I can only imagine someone thinking this will make it easier for them to fire/litigate dissidents, and that's the only reason it became "company" policy.

User reaction == best part (4, Insightful)

Benanov (583592) | more than 5 years ago | (#28377337)

FTFA: "No one has ever removed his or her name from consideration for a job due to the request, Sullivan added."
Then they're getting exactly what they asked for. Considering that users will hand out their passwords for a chocolate bar, this sort of line doesn't scare me much any more. Is that sad or am I just bitter?

If pressed, I would consider handing out the *wrong* passwords, though; when they come back saying they couldn't log in, I'd alert it to the sites in question as a TOS violation, employment discrimination, etc..

Re:User reaction == best part (1)

iamhigh (1252742) | more than 5 years ago | (#28377649)

Well, considering the city has a population of about 2200, they are all probably each others friend on facebook anyways. Small towns like that... you already know everyones business.

Worst Policy EVAR!!! EVER EVEN!!!! (5, Insightful)

Derekloffin (741455) | more than 5 years ago | (#28377341)

That is just plain moronic.

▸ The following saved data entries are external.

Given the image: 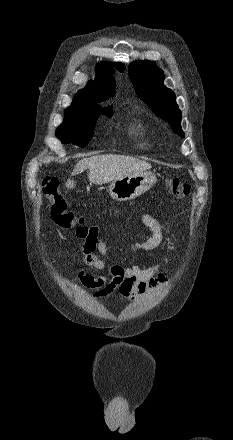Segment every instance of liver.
<instances>
[{"label":"liver","mask_w":233,"mask_h":440,"mask_svg":"<svg viewBox=\"0 0 233 440\" xmlns=\"http://www.w3.org/2000/svg\"><path fill=\"white\" fill-rule=\"evenodd\" d=\"M150 168V163L125 155H97L81 159L74 167L72 175L89 169L90 182L102 185ZM65 185L68 189L75 187L74 181L70 179Z\"/></svg>","instance_id":"liver-1"}]
</instances>
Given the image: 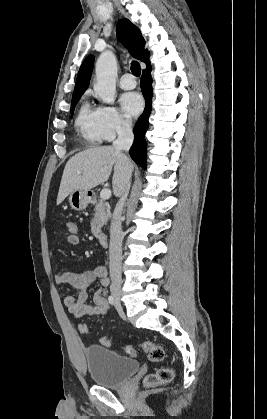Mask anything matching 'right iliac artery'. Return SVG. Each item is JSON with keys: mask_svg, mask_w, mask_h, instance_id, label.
I'll list each match as a JSON object with an SVG mask.
<instances>
[{"mask_svg": "<svg viewBox=\"0 0 267 419\" xmlns=\"http://www.w3.org/2000/svg\"><path fill=\"white\" fill-rule=\"evenodd\" d=\"M108 301L111 305L114 304V297L113 296H109Z\"/></svg>", "mask_w": 267, "mask_h": 419, "instance_id": "obj_1", "label": "right iliac artery"}]
</instances>
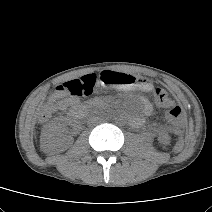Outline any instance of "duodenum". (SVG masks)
I'll return each mask as SVG.
<instances>
[{
	"instance_id": "410a0bca",
	"label": "duodenum",
	"mask_w": 212,
	"mask_h": 212,
	"mask_svg": "<svg viewBox=\"0 0 212 212\" xmlns=\"http://www.w3.org/2000/svg\"><path fill=\"white\" fill-rule=\"evenodd\" d=\"M87 112V107L83 105H74L71 109V116L75 120L82 119ZM134 124H138V121H133Z\"/></svg>"
}]
</instances>
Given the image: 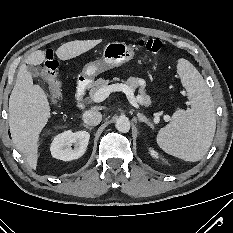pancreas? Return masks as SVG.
<instances>
[{"label":"pancreas","instance_id":"pancreas-1","mask_svg":"<svg viewBox=\"0 0 233 233\" xmlns=\"http://www.w3.org/2000/svg\"><path fill=\"white\" fill-rule=\"evenodd\" d=\"M114 80L119 81V78H114ZM110 83L109 80H105L102 78L97 79L96 81H93L90 85V91L89 96L92 99L93 95L102 87L108 86ZM125 85H127L133 92L136 90V88L139 87V97H138V103L140 105L148 107L151 104V98L148 96L145 92V86L146 83L141 78H135L130 77L128 80L124 81Z\"/></svg>","mask_w":233,"mask_h":233}]
</instances>
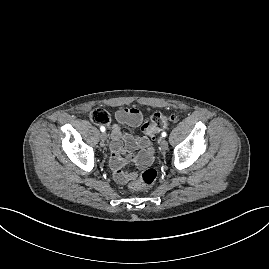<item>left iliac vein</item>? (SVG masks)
<instances>
[{"label":"left iliac vein","instance_id":"left-iliac-vein-1","mask_svg":"<svg viewBox=\"0 0 269 269\" xmlns=\"http://www.w3.org/2000/svg\"><path fill=\"white\" fill-rule=\"evenodd\" d=\"M159 143L162 151L168 150V142L164 138H161Z\"/></svg>","mask_w":269,"mask_h":269}]
</instances>
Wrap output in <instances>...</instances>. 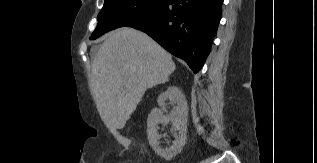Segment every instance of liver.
I'll return each instance as SVG.
<instances>
[{"label":"liver","instance_id":"obj_1","mask_svg":"<svg viewBox=\"0 0 317 163\" xmlns=\"http://www.w3.org/2000/svg\"><path fill=\"white\" fill-rule=\"evenodd\" d=\"M175 64L147 34L128 27L109 33L92 62L90 90L106 127L124 128L148 88L168 81Z\"/></svg>","mask_w":317,"mask_h":163}]
</instances>
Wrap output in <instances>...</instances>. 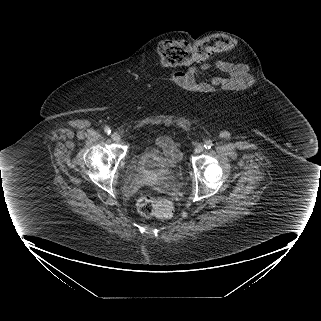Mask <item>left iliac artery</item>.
Listing matches in <instances>:
<instances>
[{"mask_svg":"<svg viewBox=\"0 0 321 321\" xmlns=\"http://www.w3.org/2000/svg\"><path fill=\"white\" fill-rule=\"evenodd\" d=\"M213 146V143H212V141H206L205 142V144H204V147L206 148V149H210L211 147Z\"/></svg>","mask_w":321,"mask_h":321,"instance_id":"1","label":"left iliac artery"}]
</instances>
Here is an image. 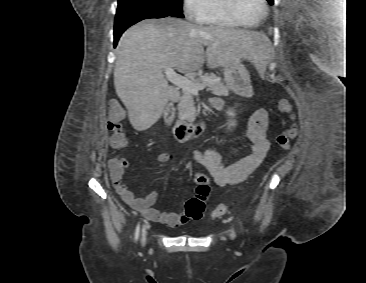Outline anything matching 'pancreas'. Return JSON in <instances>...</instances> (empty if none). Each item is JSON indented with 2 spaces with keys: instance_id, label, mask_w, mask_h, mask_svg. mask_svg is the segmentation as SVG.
I'll use <instances>...</instances> for the list:
<instances>
[{
  "instance_id": "obj_1",
  "label": "pancreas",
  "mask_w": 366,
  "mask_h": 283,
  "mask_svg": "<svg viewBox=\"0 0 366 283\" xmlns=\"http://www.w3.org/2000/svg\"><path fill=\"white\" fill-rule=\"evenodd\" d=\"M191 79L197 83L207 86V91H211L216 96H228L229 88L217 77L205 74L202 77H196L195 74L190 75ZM179 115L187 121H193L195 117V103L191 93L183 92L178 104Z\"/></svg>"
}]
</instances>
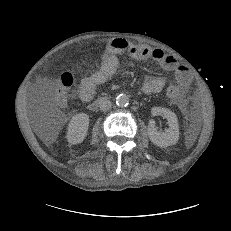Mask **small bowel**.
<instances>
[{"label":"small bowel","instance_id":"obj_1","mask_svg":"<svg viewBox=\"0 0 231 231\" xmlns=\"http://www.w3.org/2000/svg\"><path fill=\"white\" fill-rule=\"evenodd\" d=\"M128 54L139 60H152L163 69L173 72L181 89L185 90L191 83L192 77L188 69L180 64L176 58L160 49L137 45L125 38H115L110 41L107 52L102 55L101 67L90 76L82 77L79 81L77 93L82 101L91 100L99 86L108 82L117 72L121 63V55ZM165 81L154 76H145L142 91L145 94H155L162 91Z\"/></svg>","mask_w":231,"mask_h":231}]
</instances>
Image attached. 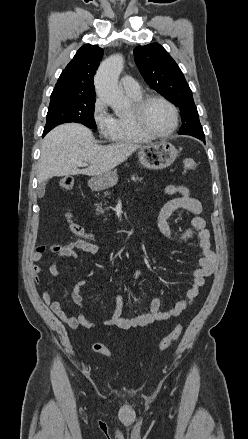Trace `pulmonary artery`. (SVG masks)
Returning a JSON list of instances; mask_svg holds the SVG:
<instances>
[{
	"label": "pulmonary artery",
	"mask_w": 248,
	"mask_h": 439,
	"mask_svg": "<svg viewBox=\"0 0 248 439\" xmlns=\"http://www.w3.org/2000/svg\"><path fill=\"white\" fill-rule=\"evenodd\" d=\"M120 84L127 94H139L141 92L139 84L132 76H123Z\"/></svg>",
	"instance_id": "obj_1"
}]
</instances>
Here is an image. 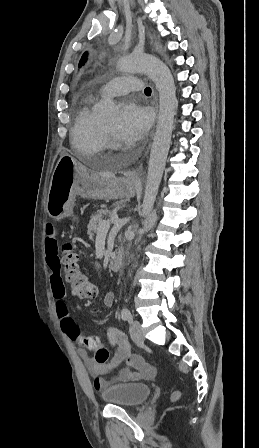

You do NOT ask for people's passwords ever. That's bloody ridiculous. You'll get a total of two types, liars who give you nothing or fakes, or idiots you actually give you this info.

Re:Worst Policy EVAR!!! EVER EVEN!!!! (2, Funny)

TheGratefulNet (143330) | more than 5 years ago | (#28377717)

You'll get a total of two types, liars who give you nothing or fakes, or idiots you actually give you this info.

hang on. I now see the logic in this.

this is for GOVERNMENT work. I think you just described the ideal government civil-service worker!

maybe there's more thought to this than it appears.

Business Websites??? (4, Insightful)

ATestR (1060586) | more than 5 years ago | (#28377343)

"Please list any and all, current personal or business websites..." Really? Even if they can justify asking for personal information, business websites could include things like previous employer intranet logins, personal bank accounts, etc. If presented with a job application that included this kind of stuff, I would run, not walk, to the nearest exit.

HAHA OH WOW (1)

Riddler Sensei (979333) | more than 5 years ago | (#28377349)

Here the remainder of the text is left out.